Profits encourage entry into purely competitive industries and losses encourage exit from purely competitive industries because?

When profits are zero, the firm is earning sufficient revenue to cover the opportunity cost.

Related questions

What is the definition for opposite?

the thing that when acted upon will produce nothing or zero.


Can opportunity cost be zero?

Opportunity cost can be zero if there are no scarcity in goods and services and resources used to produce such commodities that can lead consumers to make a choice to fulfill their wants


How much does it cost to shut up?

It costs nothing to remain silent or choose not to speak. It's a decision that doesn't require payment or financial transaction.


Why is ZERO ZERO?

Zero is nothing which equals nothing :)


What is a three letter word for zero?

Zip = nothing/zero Nix = nothing/zero Nil = nothing/zero


How much does a free book cost?

Nothing. Zero. Cero. Zéro. 零. Bằng không.


Do you agree or disagree with the following statement when marginal revenue equals marginal cost total cost equals total revenue and the firm makes zero profit?

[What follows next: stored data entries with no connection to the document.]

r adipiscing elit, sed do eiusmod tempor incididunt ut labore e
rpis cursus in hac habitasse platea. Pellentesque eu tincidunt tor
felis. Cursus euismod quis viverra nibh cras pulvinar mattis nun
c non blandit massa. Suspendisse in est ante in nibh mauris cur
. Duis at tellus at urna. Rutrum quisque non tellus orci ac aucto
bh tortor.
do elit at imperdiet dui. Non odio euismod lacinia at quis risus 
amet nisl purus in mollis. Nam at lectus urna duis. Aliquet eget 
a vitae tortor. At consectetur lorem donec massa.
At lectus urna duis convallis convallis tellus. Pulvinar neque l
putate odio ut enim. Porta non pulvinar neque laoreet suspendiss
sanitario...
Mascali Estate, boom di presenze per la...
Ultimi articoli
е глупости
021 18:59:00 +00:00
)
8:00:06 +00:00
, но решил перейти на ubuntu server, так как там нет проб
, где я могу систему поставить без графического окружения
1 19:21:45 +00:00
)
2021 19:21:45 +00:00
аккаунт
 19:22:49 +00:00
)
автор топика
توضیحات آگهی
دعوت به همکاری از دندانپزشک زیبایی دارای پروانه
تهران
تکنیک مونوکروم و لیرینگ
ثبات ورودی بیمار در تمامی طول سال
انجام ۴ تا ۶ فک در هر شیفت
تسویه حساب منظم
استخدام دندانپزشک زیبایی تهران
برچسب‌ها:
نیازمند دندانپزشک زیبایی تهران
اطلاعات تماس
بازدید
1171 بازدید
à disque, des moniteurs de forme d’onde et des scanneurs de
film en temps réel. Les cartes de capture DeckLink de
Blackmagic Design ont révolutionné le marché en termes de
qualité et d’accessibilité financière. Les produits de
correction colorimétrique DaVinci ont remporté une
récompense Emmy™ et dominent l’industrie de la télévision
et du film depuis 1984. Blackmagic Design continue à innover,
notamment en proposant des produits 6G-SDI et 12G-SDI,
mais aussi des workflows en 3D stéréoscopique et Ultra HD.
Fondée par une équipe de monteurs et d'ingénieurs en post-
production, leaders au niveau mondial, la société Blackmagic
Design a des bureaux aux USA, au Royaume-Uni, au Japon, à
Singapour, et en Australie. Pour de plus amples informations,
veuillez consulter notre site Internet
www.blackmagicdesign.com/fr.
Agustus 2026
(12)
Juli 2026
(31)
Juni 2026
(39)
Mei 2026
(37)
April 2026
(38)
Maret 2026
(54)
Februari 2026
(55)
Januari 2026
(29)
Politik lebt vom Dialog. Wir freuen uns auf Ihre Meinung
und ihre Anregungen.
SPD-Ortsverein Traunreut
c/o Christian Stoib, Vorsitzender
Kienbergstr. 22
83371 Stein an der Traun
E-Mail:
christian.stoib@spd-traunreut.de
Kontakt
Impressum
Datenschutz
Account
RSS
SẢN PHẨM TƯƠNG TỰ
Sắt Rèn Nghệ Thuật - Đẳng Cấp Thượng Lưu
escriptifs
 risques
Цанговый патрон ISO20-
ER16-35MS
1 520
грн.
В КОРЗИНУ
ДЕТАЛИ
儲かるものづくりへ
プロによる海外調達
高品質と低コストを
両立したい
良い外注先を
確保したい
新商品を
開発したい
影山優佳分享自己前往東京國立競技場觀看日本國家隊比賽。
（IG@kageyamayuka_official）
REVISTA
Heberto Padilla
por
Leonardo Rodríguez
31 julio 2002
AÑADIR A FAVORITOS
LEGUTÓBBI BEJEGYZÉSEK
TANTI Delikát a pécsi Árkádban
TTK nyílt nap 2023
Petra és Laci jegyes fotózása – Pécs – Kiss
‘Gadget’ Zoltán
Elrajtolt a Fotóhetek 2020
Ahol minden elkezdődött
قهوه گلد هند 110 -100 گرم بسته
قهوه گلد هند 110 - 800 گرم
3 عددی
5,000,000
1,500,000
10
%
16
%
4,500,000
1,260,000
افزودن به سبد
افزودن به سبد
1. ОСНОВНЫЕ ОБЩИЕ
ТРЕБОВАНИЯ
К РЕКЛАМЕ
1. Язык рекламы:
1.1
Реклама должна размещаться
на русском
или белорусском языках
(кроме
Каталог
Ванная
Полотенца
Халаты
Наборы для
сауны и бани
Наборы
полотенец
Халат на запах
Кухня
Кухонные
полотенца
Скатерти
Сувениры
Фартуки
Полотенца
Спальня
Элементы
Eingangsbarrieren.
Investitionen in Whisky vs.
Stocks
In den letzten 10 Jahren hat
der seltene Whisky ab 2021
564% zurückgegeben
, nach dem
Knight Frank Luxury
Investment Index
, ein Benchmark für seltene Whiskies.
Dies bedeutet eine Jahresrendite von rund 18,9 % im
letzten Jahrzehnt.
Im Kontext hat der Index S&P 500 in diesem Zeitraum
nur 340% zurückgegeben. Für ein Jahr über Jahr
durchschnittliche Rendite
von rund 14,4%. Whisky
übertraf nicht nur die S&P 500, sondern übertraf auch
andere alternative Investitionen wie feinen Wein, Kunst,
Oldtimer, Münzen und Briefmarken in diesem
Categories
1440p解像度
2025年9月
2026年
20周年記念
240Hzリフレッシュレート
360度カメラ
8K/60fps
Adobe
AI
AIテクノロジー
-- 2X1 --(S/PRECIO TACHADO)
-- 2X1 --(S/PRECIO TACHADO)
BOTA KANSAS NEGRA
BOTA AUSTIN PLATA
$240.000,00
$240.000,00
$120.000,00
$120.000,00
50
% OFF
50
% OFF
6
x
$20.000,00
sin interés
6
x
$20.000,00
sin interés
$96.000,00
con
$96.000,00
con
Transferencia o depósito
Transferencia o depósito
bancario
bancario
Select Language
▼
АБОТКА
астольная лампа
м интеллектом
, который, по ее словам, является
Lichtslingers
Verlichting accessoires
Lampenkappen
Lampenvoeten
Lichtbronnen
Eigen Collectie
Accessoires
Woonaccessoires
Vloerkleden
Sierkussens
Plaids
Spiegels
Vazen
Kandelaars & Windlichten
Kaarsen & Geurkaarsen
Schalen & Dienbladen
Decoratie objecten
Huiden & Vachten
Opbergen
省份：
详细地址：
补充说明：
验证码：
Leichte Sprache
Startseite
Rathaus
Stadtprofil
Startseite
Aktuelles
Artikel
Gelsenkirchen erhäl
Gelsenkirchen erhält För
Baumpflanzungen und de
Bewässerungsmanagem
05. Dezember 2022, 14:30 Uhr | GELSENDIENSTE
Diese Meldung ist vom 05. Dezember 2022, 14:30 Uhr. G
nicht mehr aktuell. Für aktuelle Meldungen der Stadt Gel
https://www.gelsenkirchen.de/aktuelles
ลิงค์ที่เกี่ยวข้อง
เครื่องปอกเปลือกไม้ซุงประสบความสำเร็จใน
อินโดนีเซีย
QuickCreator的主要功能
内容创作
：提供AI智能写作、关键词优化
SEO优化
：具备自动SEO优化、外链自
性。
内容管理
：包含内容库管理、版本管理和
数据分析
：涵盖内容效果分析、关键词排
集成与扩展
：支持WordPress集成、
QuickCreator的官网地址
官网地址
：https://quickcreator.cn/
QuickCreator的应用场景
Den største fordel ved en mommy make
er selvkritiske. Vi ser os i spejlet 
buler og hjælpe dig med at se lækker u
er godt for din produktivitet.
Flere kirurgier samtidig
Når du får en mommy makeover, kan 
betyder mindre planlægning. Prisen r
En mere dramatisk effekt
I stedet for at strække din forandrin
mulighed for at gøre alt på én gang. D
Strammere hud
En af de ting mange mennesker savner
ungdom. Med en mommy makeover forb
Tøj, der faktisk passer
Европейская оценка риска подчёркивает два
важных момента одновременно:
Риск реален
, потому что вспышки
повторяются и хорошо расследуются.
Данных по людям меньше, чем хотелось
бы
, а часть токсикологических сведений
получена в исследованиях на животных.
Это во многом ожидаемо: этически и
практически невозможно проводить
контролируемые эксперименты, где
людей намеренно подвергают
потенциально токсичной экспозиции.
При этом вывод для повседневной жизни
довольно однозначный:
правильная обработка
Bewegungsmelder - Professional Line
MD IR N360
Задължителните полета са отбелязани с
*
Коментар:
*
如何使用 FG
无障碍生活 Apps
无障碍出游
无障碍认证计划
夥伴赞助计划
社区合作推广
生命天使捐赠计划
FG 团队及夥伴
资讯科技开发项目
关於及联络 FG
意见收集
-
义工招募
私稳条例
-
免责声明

No it is not true. MC=MR it's "only" the condition of optimization of the firm. This is the condition under which the firm chooses the best quantity to produce given its cost structure. Under this condition you are sure that given that structure the firm maximizes its profits. But this does not implies that the firm is actually making profits(f.e. it could miximize its profits simply making a loss of -21 instead of -22). To be sure of that you have to consider the total cost function. The total cost function is defined as: TC=qxVC+FC than you have to consider the revenue function TR=qxP to see if the firm it's actually making profits you have to calculate TR-TC=Profit note that you can't find the total cost function by the marginal cost function. q=quantity VC=variable cost FC=fixed costs P=price of item sold


Why is absolute zero important?

absolute zero is the essence of nothing and nothing is a quantity of zero.


Why zero minus zero is zero?

If you have no money, and someone takes nothing away from you, you still have nothing :)


Is zero divisible by zero?

No, nothing can be divisible by zero.


When a firm employs no debt?

It has a financial leverage of zero.


Why is absolution important?

absolute zero is the essence of nothing and nothing is a quantity of zero.